• _EXTRAIT À LIRE_
========

La mémoire en montage chez Anne Carson
«La mort de l’autre, non seulement mais surtout si on l’aime, n’annonce pas une absence, une disparition, la fin de telle ou telle vie, à savoir la possibilité pour un monde (toujours unique) d’apparaître à tel vivant. La mort déclare chaque fois la fin du monde en totalité, la fin de tout monde possible, et chaque fois la fin du monde comme totalité unique, donc irremplaçable et donc infinie.» — Jacques Derrida, Chaque fois unique, la fin du monde.Sur le dos d’une boîte rigide, au gris terne des pierres tombales, on lit cette inscription: «When my brother died I made an epitaph for him in the form of a book. This is a replica of it, as close as we could get. – Anne Carson.» Sur la tranche, le titre : Nox, qui signifie «nuit» en latin. Et sur le devant, une photo en noir et blanc, celle d’un enfant portant un maillot de bain trop large et de grosses lunettes de plongée. Il faut ouvrir la boîte, comme on ouvre une boîte à souvenirs, ou comme se ferme une sépulture, pour déplier un livre-accordéon de 200 pages et découvrir l’élégie que l’écrivaine canadienne a composée pour son frère mort : un montage de photos, de lettres, de dessins et de textes qui offre une réflexion touchante et dense sur l’absence.
Anne Carson est une poète, essayiste, traductrice et professeure d’histoire et de littérature classique torontoise. Elle a publié une quinzaine d’ouvrages, souvent à mi-chemin de l’essai académique, de la poésie et du journal intime. Dans ses romans en vers comme Autobiography of Red: A Novel in Verse (1998) ou The Beauty of the Husband: A Fictional Essay in 29 Tangos(2001), elle mélange déjà genres et époques, histoire classique et éléments autobiographiques en questionnant la perte de l’être aimé ou la mort d’un proche. Nox, sa dernière oeuvre, est la reproduction du journal que Carson a tenu après la mort de son frère mort en 2000, alors qu’elle ne l’avait pas vu depuis 20 ans. Elle y a assemblé toutes les informations recueillies sur lui afin, dit-elle, d’essayer de percer le mystère qu’il était devenu.

========

• _DONNÉES FOURNIES_
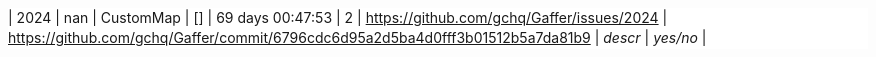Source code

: |  2024 |        nan | CustomMap                                                                                        | []                                    | 69 days 00:47:53 |                    2 | https://github.com/gchq/Gaffer/issues/2024 | https://github.com/gchq/Gaffer/commit/6796cdc6d95a2d5ba4d0fff3b01512b5a7da81b9                                                                                                                                                                                                                                                                                                                                                                                                                                                                                                                                                                                                                                                                                                                                                                                                                                                                                                                                                                                                                                                                                                                                                                                                                                                                                                                                                                                                                                                                                                                                                                                                                                                                                                                                                                                                                                                                                                                                                                                                                                                                                                                                                                                                                                                                                                                                                                                                                                                                                                                                                                                                                                                                                                                                                                                                                                                                                                                                                                                                                                                                                                                                                                                                                                                                                                                                                                                                                                                                                                                                                                                                                                                                                                                                                                                                                                                                                                                                                                                                                                                                                                                                                                                                                                                                                                                                                                                                                                                                                                                                                                                                                                                                                                                                                                                                                                                                                                                                                                                                                                                                                                                                                                                                                                                                                                                                                                                                                                                                                                                                                   | _descr_       | _yes/no_ |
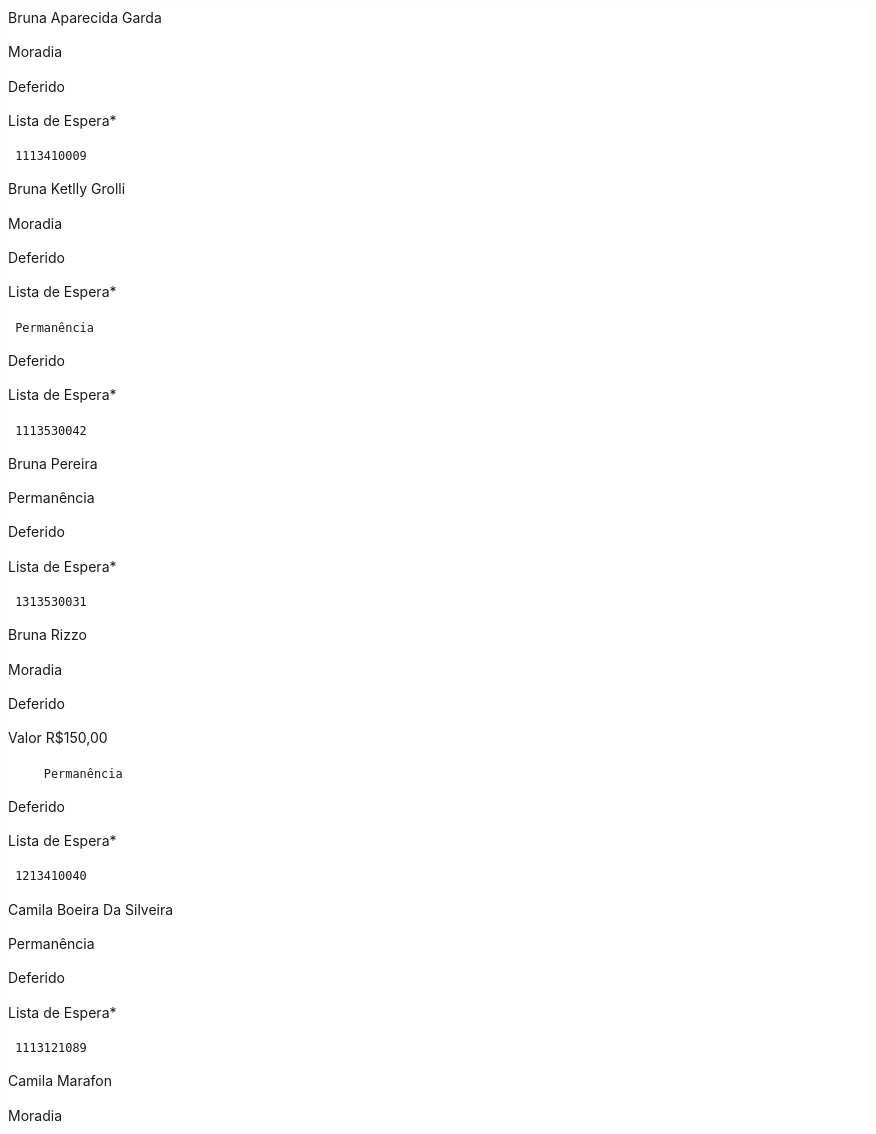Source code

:    Bruna Aparecida Garda

   Moradia

   Deferido

   Lista de Espera*

     1113410009

   Bruna Ketlly Grolli

   Moradia

   Deferido

   Lista de Espera*

     Permanência

   Deferido

   Lista de Espera*

     1113530042

   Bruna Pereira

   Permanência

   Deferido

   Lista de Espera*

     1313530031

   Bruna Rizzo

   Moradia

   Deferido

   Valor R$150,00

         Permanência

   Deferido

   Lista de Espera*

     1213410040

   Camila Boeira Da Silveira

   Permanência

   Deferido

   Lista de Espera*

     1113121089

   Camila Marafon

   Moradia
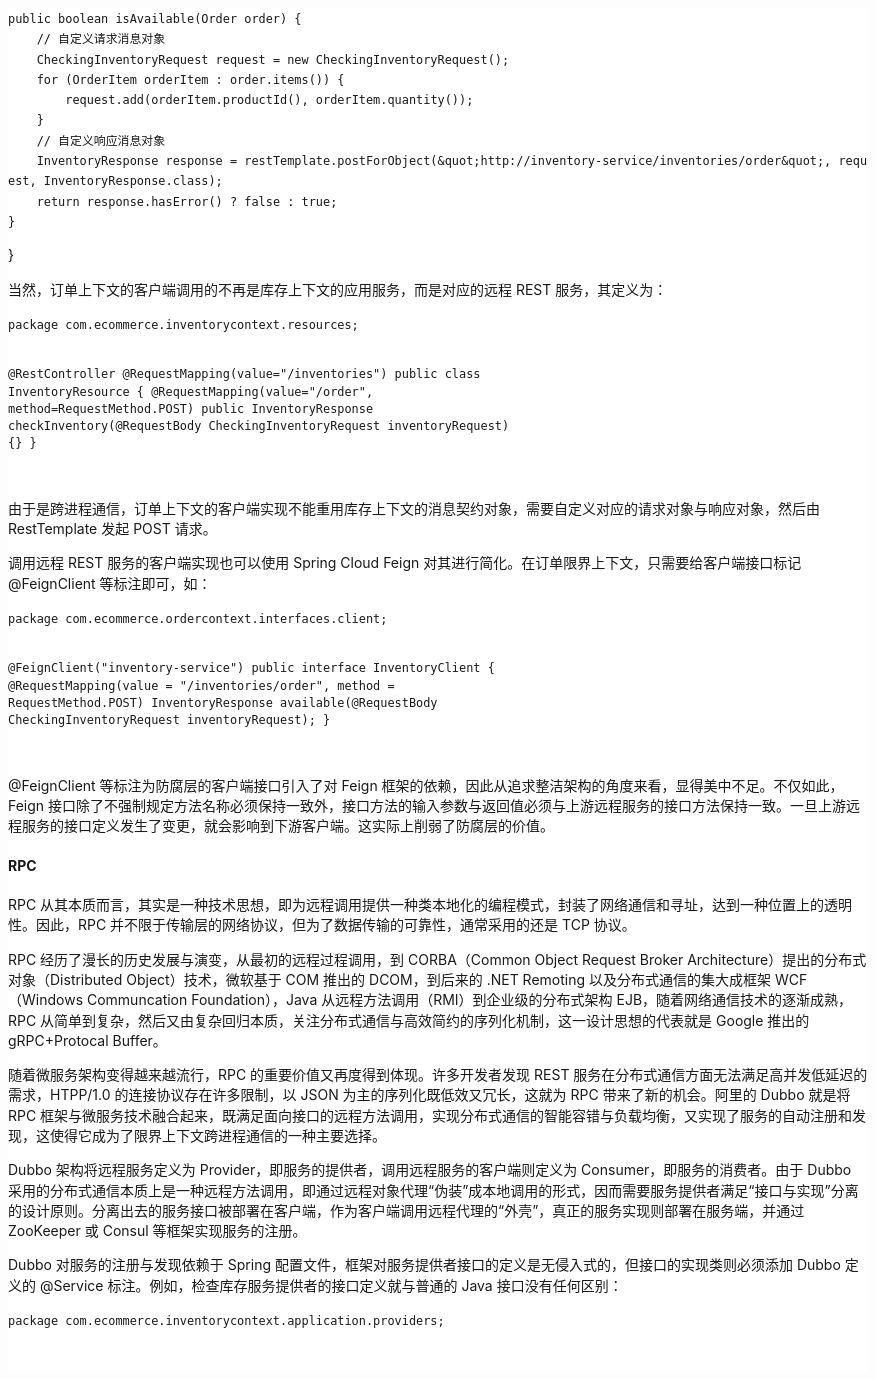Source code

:     public boolean isAvailable(Order order) {
        // 自定义请求消息对象
        CheckingInventoryRequest request = new CheckingInventoryRequest();
        for (OrderItem orderItem : order.items()) {
            request.add(orderItem.productId(), orderItem.quantity());
        }
        // 自定义响应消息对象
        InventoryResponse response = restTemplate.postForObject(&quot;http://inventory-service/inventories/order&quot;, request, InventoryResponse.class);
        return response.hasError() ? false : true;
    }
}

</code></pre>
<p>当然，订单上下文的客户端调用的不再是库存上下文的应用服务，而是对应的远程 REST 服务，其定义为：</p>
<pre><code class="language-java">package com.ecommerce.inventorycontext.resources;

@RestController
@RequestMapping(value=&quot;/inventories&quot;)
public class InventoryResource {
    @RequestMapping(value=&quot;/order&quot;, method=RequestMethod.POST)
    public InventoryResponse checkInventory(@RequestBody CheckingInventoryRequest inventoryRequest) {}
}

</code></pre>
<p>由于是跨进程通信，订单上下文的客户端实现不能重用库存上下文的消息契约对象，需要自定义对应的请求对象与响应对象，然后由 RestTemplate 发起 POST 请求。</p>
<p>调用远程 REST 服务的客户端实现也可以使用 Spring Cloud Feign 对其进行简化。在订单限界上下文，只需要给客户端接口标记 @FeignClient 等标注即可，如：</p>
<pre><code class="language-java">package com.ecommerce.ordercontext.interfaces.client;

@FeignClient(&quot;inventory-service&quot;)
public interface InventoryClient {
    @RequestMapping(value = &quot;/inventories/order&quot;, method = RequestMethod.POST)
    InventoryResponse available(@RequestBody CheckingInventoryRequest inventoryRequest);
}

</code></pre>
<p>@FeignClient 等标注为防腐层的客户端接口引入了对 Feign 框架的依赖，因此从追求整洁架构的角度来看，显得美中不足。不仅如此，Feign 接口除了不强制规定方法名称必须保持一致外，接口方法的输入参数与返回值必须与上游远程服务的接口方法保持一致。一旦上游远程服务的接口定义发生了变更，就会影响到下游客户端。这实际上削弱了防腐层的价值。</p>
<h4>RPC</h4>
<p>RPC 从其本质而言，其实是一种技术思想，即为远程调用提供一种类本地化的编程模式，封装了网络通信和寻址，达到一种位置上的透明性。因此，RPC 并不限于传输层的网络协议，但为了数据传输的可靠性，通常采用的还是 TCP 协议。</p>
<p>RPC 经历了漫长的历史发展与演变，从最初的远程过程调用，到 CORBA（Common Object Request Broker Architecture）提出的分布式对象（Distributed Object）技术，微软基于 COM 推出的 DCOM，到后来的 .NET Remoting 以及分布式通信的集大成框架 WCF（Windows Communcation Foundation），Java 从远程方法调用（RMI）到企业级的分布式架构 EJB，随着网络通信技术的逐渐成熟，RPC 从简单到复杂，然后又由复杂回归本质，关注分布式通信与高效简约的序列化机制，这一设计思想的代表就是 Google 推出的 gRPC+Protocal Buffer。</p>
<p>随着微服务架构变得越来越流行，RPC 的重要价值又再度得到体现。许多开发者发现 REST 服务在分布式通信方面无法满足高并发低延迟的需求，HTPP/1.0 的连接协议存在许多限制，以 JSON 为主的序列化既低效又冗长，这就为 RPC 带来了新的机会。阿里的 Dubbo 就是将 RPC 框架与微服务技术融合起来，既满足面向接口的远程方法调用，实现分布式通信的智能容错与负载均衡，又实现了服务的自动注册和发现，这使得它成为了限界上下文跨进程通信的一种主要选择。</p>
<p>Dubbo 架构将远程服务定义为 Provider，即服务的提供者，调用远程服务的客户端则定义为 Consumer，即服务的消费者。由于 Dubbo 采用的分布式通信本质上是一种远程方法调用，即通过远程对象代理“伪装”成本地调用的形式，因而需要服务提供者满足“接口与实现”分离的设计原则。分离出去的服务接口被部署在客户端，作为客户端调用远程代理的“外壳”，真正的服务实现则部署在服务端，并通过 ZooKeeper 或 Consul 等框架实现服务的注册。</p>
<p>Dubbo 对服务的注册与发现依赖于 Spring 配置文件，框架对服务提供者接口的定义是无侵入式的，但接口的实现类则必须添加 Dubbo 定义的 @Service 标注。例如，检查库存服务提供者的接口定义就与普通的 Java 接口没有任何区别：</p>
<pre><code class="language-java">package com.ecommerce.inventorycontext.application.providers;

========

• _CONSIGNE_
Pouvez-vous recopier mot pour mot le passage du texte sur Anne Carson qui commence à «Anne Carson est» et s'achève à «qu’il était devenu.» ? Les données ci-dessus n'entrent pas en jeu ici.

• _RÉPONSE_
Anne Carson est une poète, essayiste, traductrice et professeure d’histoire et de littérature classique torontoise. Elle a publié une quinzaine d’ouvrages, souvent à mi-chemin de l’essai académique, de la poésie et du journal intime. Dans ses romans en vers comme Autobiography of Red: A Novel in Verse (1998) ou The Beauty of the Husband: A Fictional Essay in 29 Tangos(2001), elle mélange déjà genres et époques, histoire classique et éléments autobiographiques en questionnant la perte de l’être aimé ou la mort d’un proche. Nox, sa dernière oeuvre, est la reproduction du journal que Carson a tenu après la mort de son frère mort en 2000, alors qu’elle ne l’avait pas vu depuis 20 ans. Elle y a assemblé toutes les informations recueillies sur lui afin, dit-elle, d’essayer de percer le mystère qu’il était devenu.